Final round of questions about Green's Thm

[Calpalned]

Homework Statement

*Questions 3, 5 and 6 have already been answered.
1) On page 1091, am I right to assume that example 4 could be solved using Green's Theorem?
2) How about for example 6, on page 1093, or would we need a higher dimensional analog?
3) What is the meaning of ""ds" in example 1 of page 1064? How is ds related to dx and dy? Intuitively, what is the difference between example 1 and example 4?
4) Does the Fundamental Theorem for Line Integrals only work for vector fields? If so, should I automatically use the Fund Thm of Line Integrals for vector fields?
5) The only difference between a line integral and a vector field is the use of ##\vec i## and ##\vec j## in place of dx and dy. Is ##\int_C F \cdot dr ## a line integral, or is it a vector? If it's a vector, is it a field or a function?
6) When solving a line integral, how do I know when to use Green's Thm, the Fund Thm of Lne int, or the classic method of using parameters? Would I be told what to do on the exam?
7) On page 1082, question 15 is conservative. Solving using the Fund Thm of Line Int gives 77. Using Green's theorem, the answer is zero. Why is there a difference?
8) Why is example 4 of page 1112 "not simple" while exercise 10 of page ##1090## is?
9) What is the difference between "closed" "simple" and "conservative"?

2. Pictures of my textbook
Attached

Click to enlarge the above: 1091, 1093, 1112, 1114

The Attempt at a Solution

Thank you.

 

[STEMucator]

1) As long as you follow the criterion of Green's theorem, it can be used.

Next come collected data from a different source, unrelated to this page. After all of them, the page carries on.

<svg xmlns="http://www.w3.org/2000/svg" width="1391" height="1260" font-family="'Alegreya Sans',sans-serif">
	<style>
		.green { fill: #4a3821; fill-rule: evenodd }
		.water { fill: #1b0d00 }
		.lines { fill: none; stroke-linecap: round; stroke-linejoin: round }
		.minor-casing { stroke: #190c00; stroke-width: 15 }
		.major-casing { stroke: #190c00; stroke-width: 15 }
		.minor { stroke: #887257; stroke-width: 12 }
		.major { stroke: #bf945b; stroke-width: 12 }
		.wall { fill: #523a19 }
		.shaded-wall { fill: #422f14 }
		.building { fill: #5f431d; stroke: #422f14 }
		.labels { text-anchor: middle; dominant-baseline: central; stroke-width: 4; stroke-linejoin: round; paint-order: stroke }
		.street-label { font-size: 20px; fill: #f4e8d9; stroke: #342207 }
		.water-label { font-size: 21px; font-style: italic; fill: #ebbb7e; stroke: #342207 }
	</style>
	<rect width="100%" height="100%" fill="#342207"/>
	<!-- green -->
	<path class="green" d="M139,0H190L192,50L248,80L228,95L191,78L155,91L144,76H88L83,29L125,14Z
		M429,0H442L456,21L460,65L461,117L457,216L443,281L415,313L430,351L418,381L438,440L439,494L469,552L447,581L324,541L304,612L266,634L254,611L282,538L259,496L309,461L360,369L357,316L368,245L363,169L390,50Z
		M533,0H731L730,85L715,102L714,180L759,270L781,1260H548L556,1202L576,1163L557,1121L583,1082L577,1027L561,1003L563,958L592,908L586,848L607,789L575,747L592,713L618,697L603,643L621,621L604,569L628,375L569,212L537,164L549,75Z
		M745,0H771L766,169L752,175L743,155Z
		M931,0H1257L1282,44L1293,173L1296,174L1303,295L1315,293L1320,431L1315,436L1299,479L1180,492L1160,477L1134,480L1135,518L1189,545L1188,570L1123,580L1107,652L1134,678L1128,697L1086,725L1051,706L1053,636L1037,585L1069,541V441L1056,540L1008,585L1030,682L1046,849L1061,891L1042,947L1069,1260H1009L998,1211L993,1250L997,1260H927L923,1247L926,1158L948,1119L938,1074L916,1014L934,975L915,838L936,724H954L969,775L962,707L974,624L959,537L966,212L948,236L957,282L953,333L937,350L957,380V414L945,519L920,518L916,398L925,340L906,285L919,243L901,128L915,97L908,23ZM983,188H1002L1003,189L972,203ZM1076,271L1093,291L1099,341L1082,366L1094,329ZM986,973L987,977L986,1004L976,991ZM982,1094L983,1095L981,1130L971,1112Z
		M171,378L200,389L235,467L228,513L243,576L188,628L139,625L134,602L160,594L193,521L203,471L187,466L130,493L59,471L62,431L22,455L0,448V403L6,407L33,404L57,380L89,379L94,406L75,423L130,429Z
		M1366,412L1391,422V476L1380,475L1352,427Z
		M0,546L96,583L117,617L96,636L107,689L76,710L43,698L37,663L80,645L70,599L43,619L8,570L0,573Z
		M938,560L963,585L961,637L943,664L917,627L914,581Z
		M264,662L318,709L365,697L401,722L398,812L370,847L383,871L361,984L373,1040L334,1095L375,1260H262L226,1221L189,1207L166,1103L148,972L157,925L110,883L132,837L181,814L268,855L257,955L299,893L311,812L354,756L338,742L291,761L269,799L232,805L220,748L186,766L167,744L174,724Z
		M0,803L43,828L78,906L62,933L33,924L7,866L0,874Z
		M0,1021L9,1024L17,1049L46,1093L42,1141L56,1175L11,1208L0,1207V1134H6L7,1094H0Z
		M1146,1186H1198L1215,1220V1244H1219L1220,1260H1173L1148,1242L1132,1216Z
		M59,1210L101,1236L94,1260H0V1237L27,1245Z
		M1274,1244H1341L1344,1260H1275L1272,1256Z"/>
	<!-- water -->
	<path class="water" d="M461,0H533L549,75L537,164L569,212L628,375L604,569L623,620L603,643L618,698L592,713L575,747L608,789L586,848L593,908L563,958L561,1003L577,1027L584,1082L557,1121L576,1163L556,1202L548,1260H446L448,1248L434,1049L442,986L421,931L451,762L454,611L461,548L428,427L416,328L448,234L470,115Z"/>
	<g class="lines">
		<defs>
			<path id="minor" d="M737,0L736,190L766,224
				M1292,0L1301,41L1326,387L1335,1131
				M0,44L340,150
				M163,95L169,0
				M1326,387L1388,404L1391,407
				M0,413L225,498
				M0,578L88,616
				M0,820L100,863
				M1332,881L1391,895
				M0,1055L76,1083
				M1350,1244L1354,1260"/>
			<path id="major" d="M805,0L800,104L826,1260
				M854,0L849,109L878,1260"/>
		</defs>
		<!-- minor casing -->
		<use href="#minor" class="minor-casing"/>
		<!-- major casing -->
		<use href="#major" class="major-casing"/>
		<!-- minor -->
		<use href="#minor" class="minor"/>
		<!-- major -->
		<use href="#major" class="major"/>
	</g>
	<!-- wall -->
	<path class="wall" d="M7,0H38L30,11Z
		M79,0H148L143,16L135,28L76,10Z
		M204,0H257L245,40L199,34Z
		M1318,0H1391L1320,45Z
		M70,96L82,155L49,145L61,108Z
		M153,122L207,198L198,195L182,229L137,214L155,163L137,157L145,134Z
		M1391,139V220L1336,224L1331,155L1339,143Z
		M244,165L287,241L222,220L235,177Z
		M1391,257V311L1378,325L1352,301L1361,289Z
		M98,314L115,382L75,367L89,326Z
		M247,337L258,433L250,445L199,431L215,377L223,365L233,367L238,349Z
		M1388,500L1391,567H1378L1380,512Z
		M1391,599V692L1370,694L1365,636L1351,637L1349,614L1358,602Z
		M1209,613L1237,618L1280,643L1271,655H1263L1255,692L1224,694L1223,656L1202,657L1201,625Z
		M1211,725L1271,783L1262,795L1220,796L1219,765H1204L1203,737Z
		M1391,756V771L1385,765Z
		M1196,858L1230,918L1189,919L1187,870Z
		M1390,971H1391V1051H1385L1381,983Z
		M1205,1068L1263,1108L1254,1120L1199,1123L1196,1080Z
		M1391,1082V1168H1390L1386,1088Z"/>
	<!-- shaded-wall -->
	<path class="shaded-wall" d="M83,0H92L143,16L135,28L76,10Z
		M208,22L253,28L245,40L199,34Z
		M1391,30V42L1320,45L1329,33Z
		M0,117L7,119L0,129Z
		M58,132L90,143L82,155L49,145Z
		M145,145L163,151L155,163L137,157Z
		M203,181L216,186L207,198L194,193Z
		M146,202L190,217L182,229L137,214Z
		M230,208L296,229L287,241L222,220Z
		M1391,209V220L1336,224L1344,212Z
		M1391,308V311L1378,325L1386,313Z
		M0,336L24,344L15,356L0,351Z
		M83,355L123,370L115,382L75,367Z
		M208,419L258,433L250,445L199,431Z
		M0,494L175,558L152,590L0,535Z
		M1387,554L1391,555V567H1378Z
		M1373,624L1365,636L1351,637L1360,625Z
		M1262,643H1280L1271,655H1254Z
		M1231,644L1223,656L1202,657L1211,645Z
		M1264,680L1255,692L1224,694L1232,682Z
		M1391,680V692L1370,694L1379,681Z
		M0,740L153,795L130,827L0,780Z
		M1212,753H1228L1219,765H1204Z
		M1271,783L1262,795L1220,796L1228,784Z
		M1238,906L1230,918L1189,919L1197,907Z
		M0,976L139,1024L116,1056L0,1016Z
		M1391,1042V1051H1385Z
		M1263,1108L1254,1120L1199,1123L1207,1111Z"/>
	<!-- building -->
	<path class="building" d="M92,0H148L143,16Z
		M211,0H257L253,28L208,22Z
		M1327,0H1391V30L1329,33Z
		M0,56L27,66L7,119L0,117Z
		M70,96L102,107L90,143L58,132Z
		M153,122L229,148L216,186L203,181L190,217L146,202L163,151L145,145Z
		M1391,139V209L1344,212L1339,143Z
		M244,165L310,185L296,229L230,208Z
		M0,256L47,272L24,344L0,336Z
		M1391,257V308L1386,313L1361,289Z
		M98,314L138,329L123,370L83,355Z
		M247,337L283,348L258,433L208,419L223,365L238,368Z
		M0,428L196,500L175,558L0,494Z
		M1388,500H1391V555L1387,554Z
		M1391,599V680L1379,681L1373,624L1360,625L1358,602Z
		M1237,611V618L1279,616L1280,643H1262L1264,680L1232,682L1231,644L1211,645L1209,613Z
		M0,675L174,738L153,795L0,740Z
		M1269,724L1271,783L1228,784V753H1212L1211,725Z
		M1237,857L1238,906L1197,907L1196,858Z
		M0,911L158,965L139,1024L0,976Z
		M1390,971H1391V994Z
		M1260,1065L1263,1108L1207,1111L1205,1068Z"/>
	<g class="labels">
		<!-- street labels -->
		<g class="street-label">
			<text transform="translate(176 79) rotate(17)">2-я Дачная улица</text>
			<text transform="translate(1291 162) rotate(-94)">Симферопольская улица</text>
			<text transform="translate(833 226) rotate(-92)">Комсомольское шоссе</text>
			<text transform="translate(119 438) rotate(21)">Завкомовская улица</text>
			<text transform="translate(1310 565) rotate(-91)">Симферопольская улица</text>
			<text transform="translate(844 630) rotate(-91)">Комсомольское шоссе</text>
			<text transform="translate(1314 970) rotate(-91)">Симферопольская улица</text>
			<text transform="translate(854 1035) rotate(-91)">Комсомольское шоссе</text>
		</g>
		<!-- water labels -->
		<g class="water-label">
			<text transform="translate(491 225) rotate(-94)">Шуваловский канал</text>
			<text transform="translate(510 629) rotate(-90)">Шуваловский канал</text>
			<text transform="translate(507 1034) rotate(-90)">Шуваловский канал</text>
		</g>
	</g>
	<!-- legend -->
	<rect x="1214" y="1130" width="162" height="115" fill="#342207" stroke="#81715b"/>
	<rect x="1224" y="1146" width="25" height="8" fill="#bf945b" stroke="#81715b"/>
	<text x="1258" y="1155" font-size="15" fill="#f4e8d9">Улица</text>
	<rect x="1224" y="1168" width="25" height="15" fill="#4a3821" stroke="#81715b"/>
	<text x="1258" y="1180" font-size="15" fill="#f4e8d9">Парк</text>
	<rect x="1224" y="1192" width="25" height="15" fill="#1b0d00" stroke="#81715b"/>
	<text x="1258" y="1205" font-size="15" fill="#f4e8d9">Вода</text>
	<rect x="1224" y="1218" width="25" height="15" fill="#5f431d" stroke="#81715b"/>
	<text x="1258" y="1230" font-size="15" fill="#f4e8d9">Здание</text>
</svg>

Sometimes it's just easier to evaluate the line integral directly though.

2) I'm almost certain I mentioned to you in a prior thread you can only apply Green's theorem in two-dimensions.

4) The fundamental theorem for line integrals is only applicable for a conservative vector field ##\vec F = \vec{\nabla f}##.

5) ##\oint_C \vec F \cdot d \vec r## is the line integral of a vector field. With ##\vec r(t) = x(t) \hat i + y(t) \hat j + z(t) \hat k## parametrizing the curve, consider:

$$\oint_C \vec F \cdot d \vec r = \oint_C \left[P \hat i + Q \hat j + R \hat k \right] \cdot d \vec r$$

With ##d \vec r = \vec r'(t) \space dt = \left[\frac{dx}{dt} \hat i + \frac{dy}{dt} \hat j + \frac{dz}{dt} \hat k \right] dt = \left[dx \hat i + dy \hat j + dz \hat k \right]##, we may write:

$$\oint_C \vec F \cdot d \vec r = \oint_C \left[P \hat i + Q \hat j + R \hat k \right] \cdot d \vec r = \oint_C \left[P \hat i + Q \hat j + R \hat k \right] \cdot \left[dx \hat i + dy \hat j + dz \hat k \right]$$

Cleaning up the integral:

$$\oint_C P \space dx + Q \space dy + R \space dz$$

So we conclude:

$$\oint_C \vec F \cdot d \vec r = \oint_C P \space dx + Q \space dy + R \space dz$$

Some food for thought.

8) What is the definition of a simple region?

9) What is the definition of a closed region? What is the definition of a simple region? What is the definition of a conservative vector field?